È impossibile rispondere con precisione a questa domanda data la natura stessa di questo commercio: oggi Adam Yamagouchi e Alex Pena indagano – in una inchiesta che la Cbs, non proprio la Pravda o Russia Today, manda in onda il 7 agosto 2022 – sull'Ucraina come ponte per l'invio delle armi Nato ad altri Paesi come negli anni '90 giornali e tribunali indagavano sullo scandalo Iran-Contra (1985-1987) o sullo scambio rifiuti tossici per armi che in quello stesso decennio investe tanto la guerra civile in Somalia quanto la guerra che porterà alla dissoluzione della Jugoslavia.
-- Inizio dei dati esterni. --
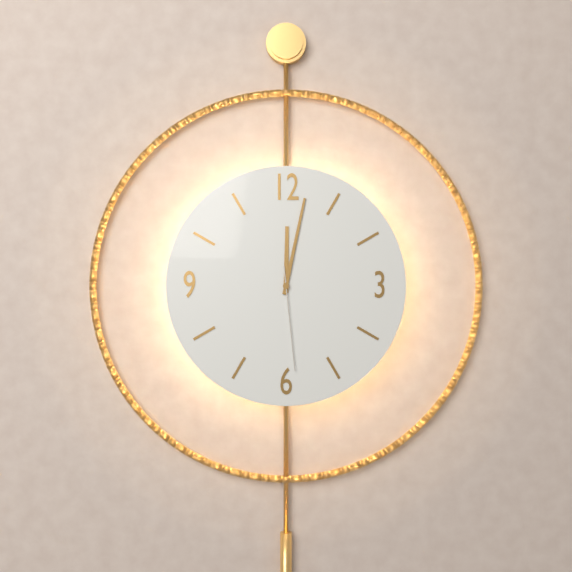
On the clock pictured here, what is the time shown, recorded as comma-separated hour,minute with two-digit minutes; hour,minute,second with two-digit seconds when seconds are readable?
12,02,29
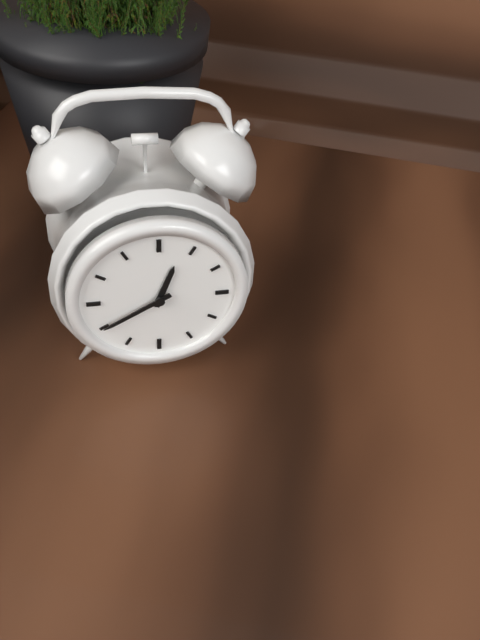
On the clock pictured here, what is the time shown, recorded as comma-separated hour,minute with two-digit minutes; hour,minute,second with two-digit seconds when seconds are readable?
12,40
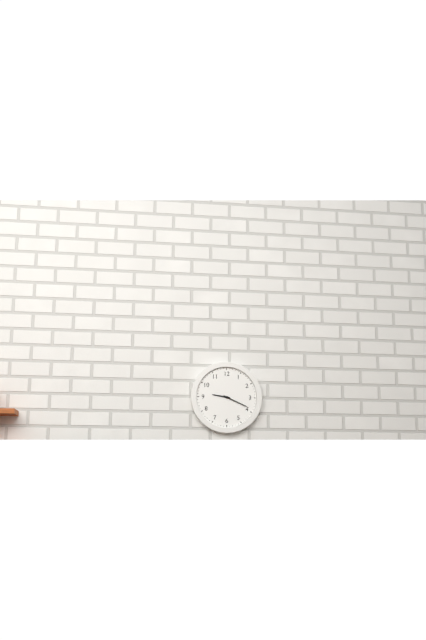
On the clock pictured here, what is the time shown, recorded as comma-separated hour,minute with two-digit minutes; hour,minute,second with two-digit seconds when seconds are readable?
9,19
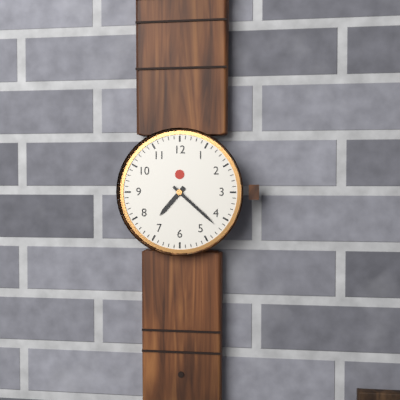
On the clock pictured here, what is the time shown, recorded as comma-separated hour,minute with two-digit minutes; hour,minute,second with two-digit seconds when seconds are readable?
7,22
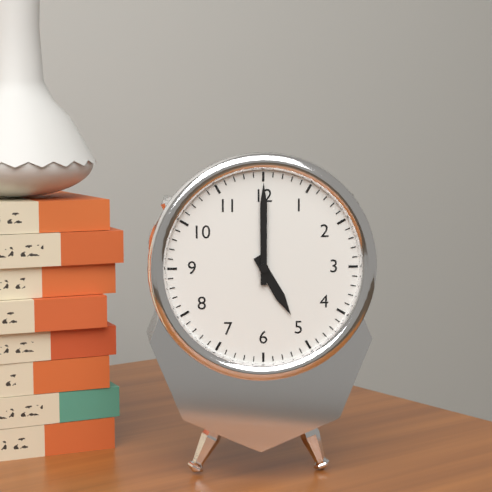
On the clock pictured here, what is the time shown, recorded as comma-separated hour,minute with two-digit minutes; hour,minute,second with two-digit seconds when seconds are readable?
5,00
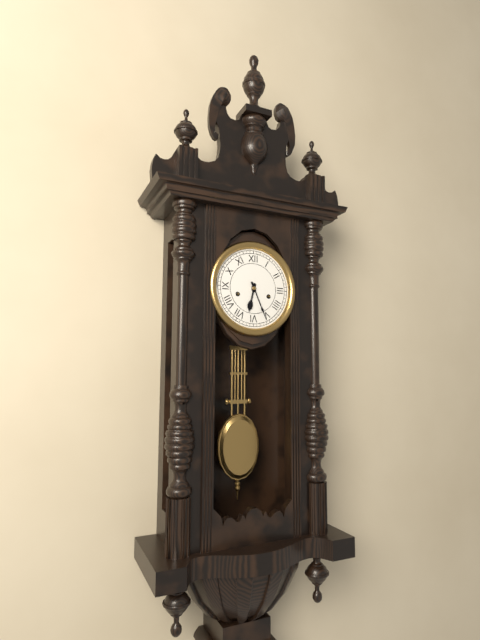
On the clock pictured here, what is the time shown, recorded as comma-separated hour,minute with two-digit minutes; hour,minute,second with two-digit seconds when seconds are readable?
6,26
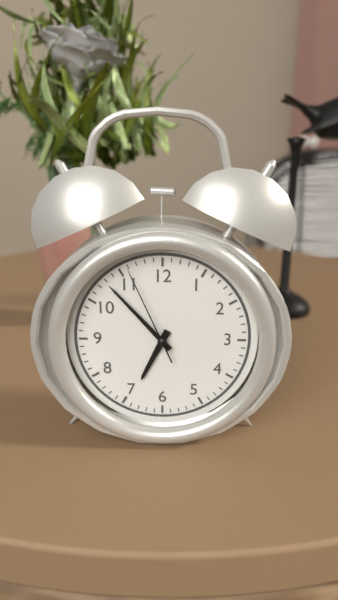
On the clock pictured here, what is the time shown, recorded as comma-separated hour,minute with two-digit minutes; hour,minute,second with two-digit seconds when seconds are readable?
6,53,56
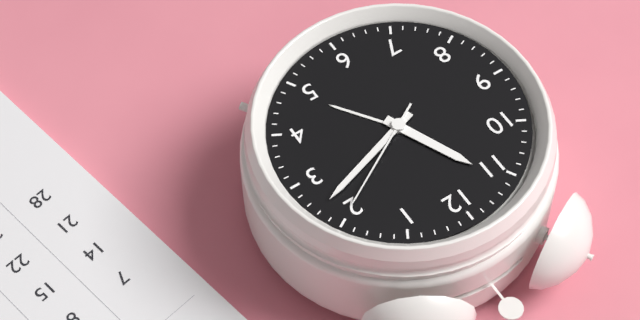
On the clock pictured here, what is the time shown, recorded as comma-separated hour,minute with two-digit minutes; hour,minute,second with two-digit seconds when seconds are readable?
11,12,10
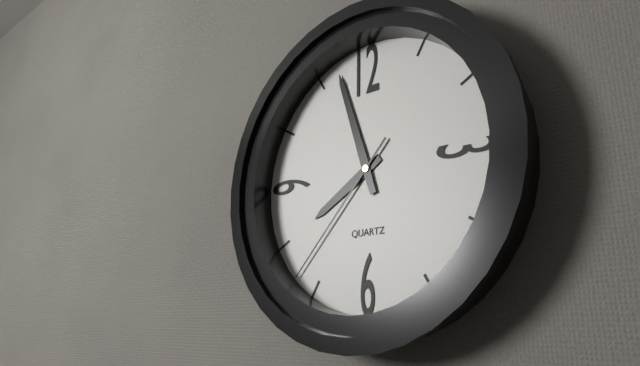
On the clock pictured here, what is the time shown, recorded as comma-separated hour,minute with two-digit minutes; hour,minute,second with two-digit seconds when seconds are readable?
7,57,37
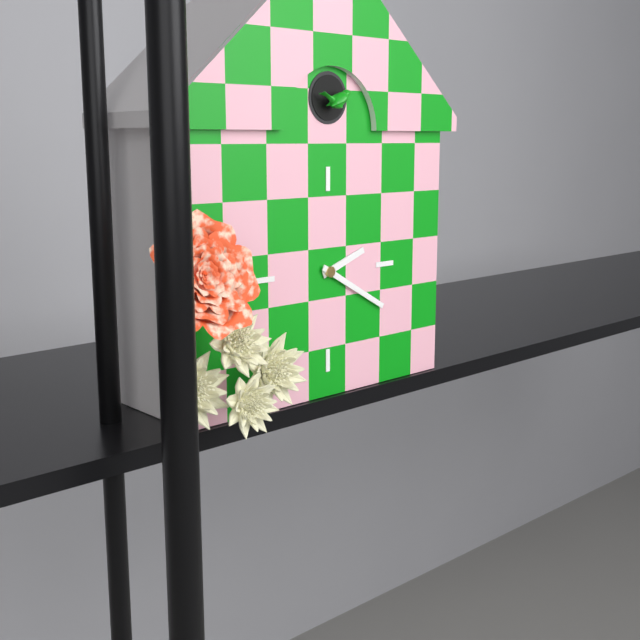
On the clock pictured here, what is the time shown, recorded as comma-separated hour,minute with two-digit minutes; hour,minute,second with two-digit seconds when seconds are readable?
2,20
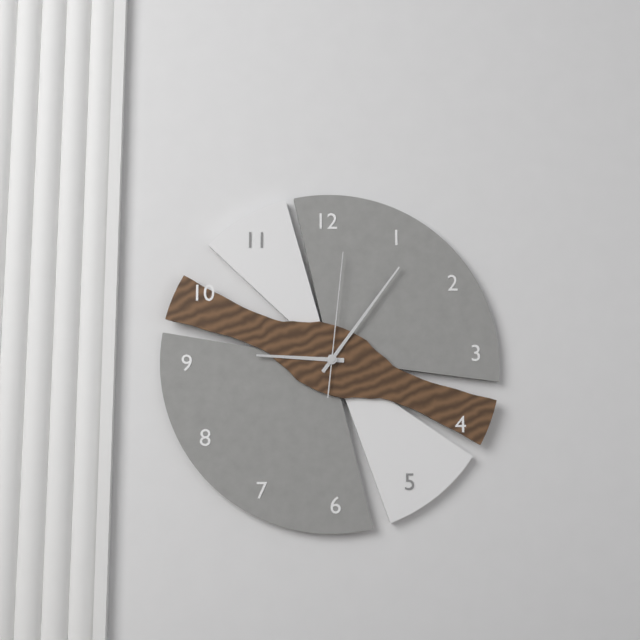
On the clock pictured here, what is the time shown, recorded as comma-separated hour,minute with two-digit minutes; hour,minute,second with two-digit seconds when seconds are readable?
9,06,01
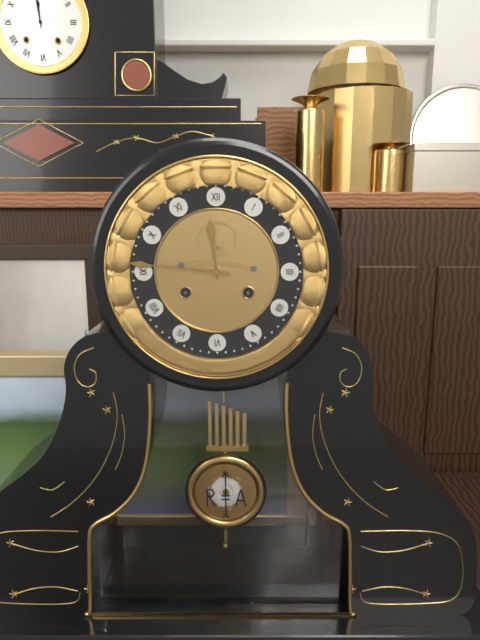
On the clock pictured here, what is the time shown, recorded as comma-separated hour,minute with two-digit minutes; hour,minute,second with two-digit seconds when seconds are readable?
11,46
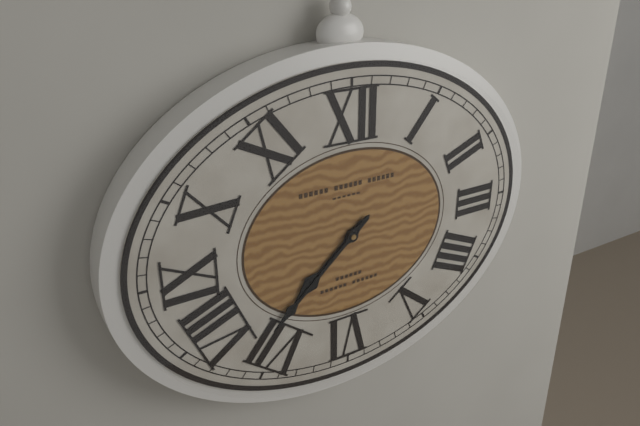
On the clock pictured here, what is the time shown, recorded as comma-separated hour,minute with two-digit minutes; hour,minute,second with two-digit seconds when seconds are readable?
7,38
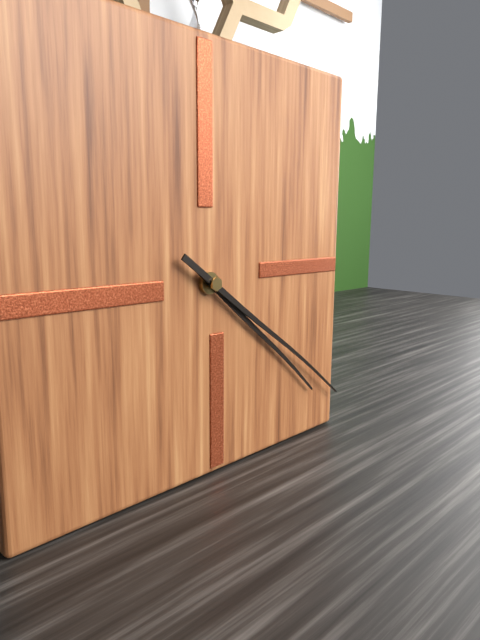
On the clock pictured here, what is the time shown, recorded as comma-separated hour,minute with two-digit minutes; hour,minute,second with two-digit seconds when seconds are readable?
4,21
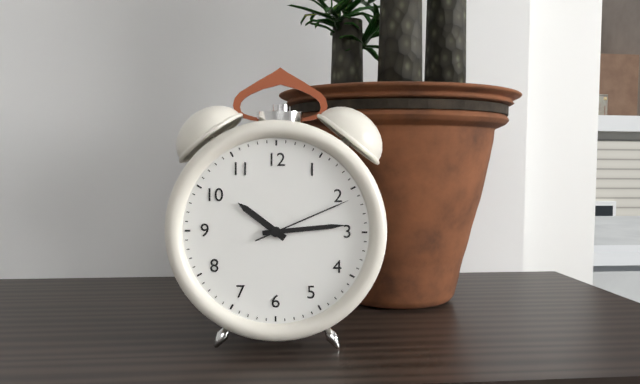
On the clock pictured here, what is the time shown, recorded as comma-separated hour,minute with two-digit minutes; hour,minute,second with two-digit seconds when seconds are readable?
10,14,11
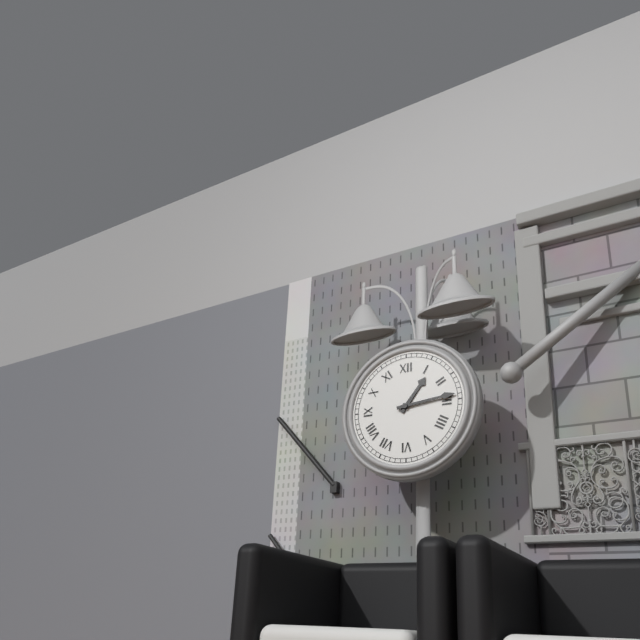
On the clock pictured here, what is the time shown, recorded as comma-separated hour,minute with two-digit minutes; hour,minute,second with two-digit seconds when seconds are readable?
1,14
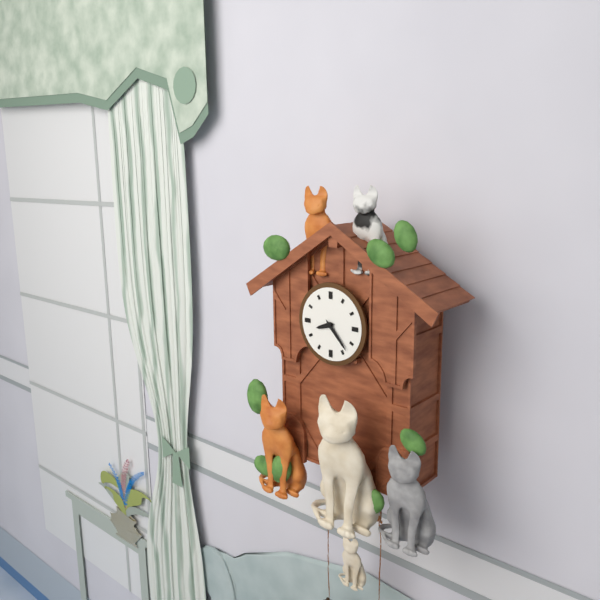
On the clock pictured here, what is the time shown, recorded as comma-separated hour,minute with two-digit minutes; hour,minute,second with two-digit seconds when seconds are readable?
8,23
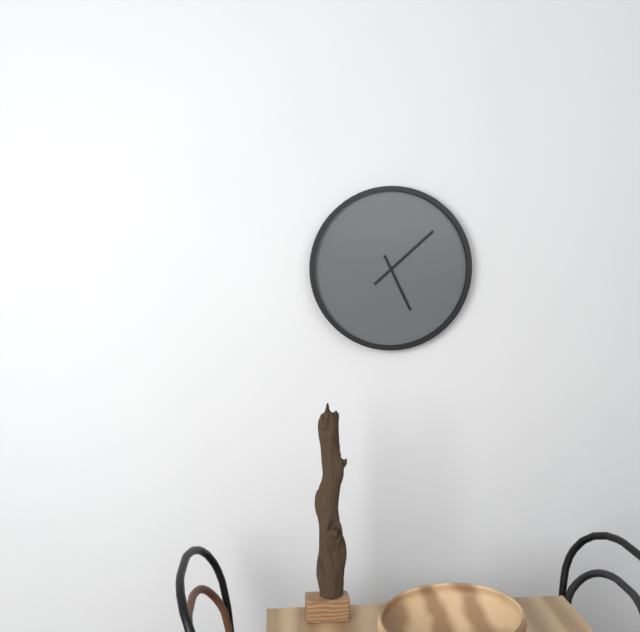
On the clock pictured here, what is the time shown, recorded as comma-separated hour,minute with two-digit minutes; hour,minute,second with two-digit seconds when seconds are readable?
5,08
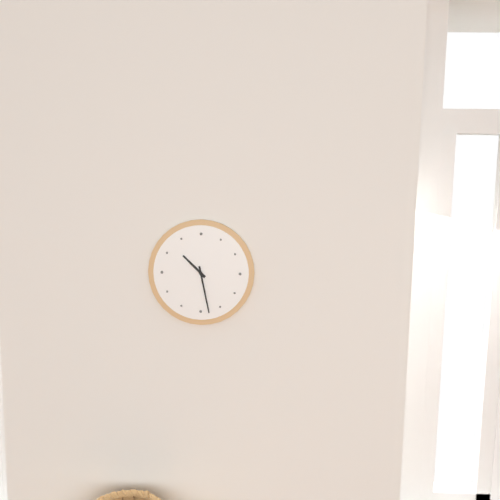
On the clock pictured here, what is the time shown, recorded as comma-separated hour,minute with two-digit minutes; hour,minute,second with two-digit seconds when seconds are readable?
10,28
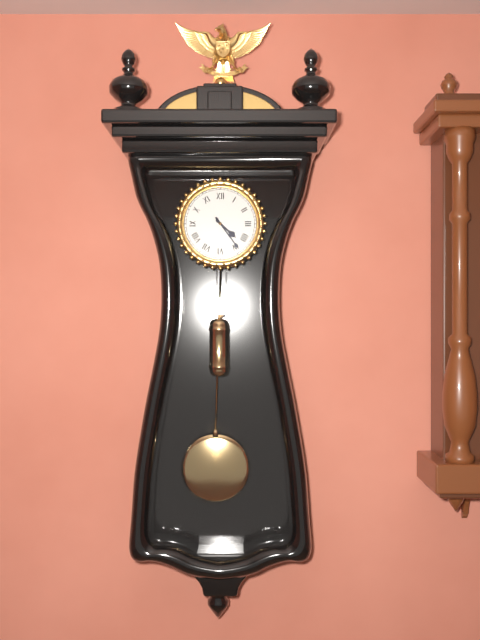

Un traffico criminale che definisce la Guerra come strumento per altri piani e intreccia una fitta trama di navi inabissate, omicidi senza colpevoli e criminalità ai più alti vertici dello Stato cosiddetto democratico.[Why military aid in Ukraine may not always get to the front lines].
Where to invade next?
«Non vi è alcuna valutazione umanistica» in chi muove le pedine della guerra in Ucraina, scrivono i subcomandanti zapatisti Moisés e Galeano nella lettera pubblicata in Qui siamo in guerra[1]. Da storica voce del Sud Globale e rappresentanti di una delle comunità politiche antagoniste più importanti degli ultimi decenni – l'Esercito Zapatista di Liberazione Nazionale della regione messicana del Chiapas - i subcomandanti mettono in luce come
i grandi capitali e i loro governi "occidentali" sono rimasti in poltrona a contemplare – e persino incoraggiare – la situazione che si stava deteriorando
La consapevolezza del Sud Globale punta il dito contro quell'ipocrisia atlantica – il doppio standard dei «grandi capitali e i loro governi» - che condanna e muove guerra a Vladimir Putin per gli stessi motivi sui quali giustifica l'«invasione di altri popoli i cui processi non sono di gradimento del grande capitale», come scrivono Moisés e Galeano. Basta una minima conoscenza della (vera) Storia delle relazioni internazionali degli Stati Uniti per ricordare capitoli come il Plan Condor in America Latina (1975-1997) secondo gli studi più recenti) o l'operazione "anticomunista" Gladio in Europa (1952-1990) che confermano quanto sostengono i subcomandanti nella loro lettera. A quel punto, continuano Moisés e Galeano, i governi che oggi fanno guerra alla Russia di Putin - identificando con crassa ignoranza e un briciolo di pensiero criminale l'intero popolo con il suo dittatore – e, domani, alla Cina
invaderanno altre geografie per salvarli dalla "tirannia nazista" o per porre fine ai "narco-stati" vicini. Ripeteranno quindi le stesse parole di Putin: dobbiamo "denazificare" (o il suo equivalente) e abbonderanno i "ragionamenti" sui "pericoli per i loro paesi"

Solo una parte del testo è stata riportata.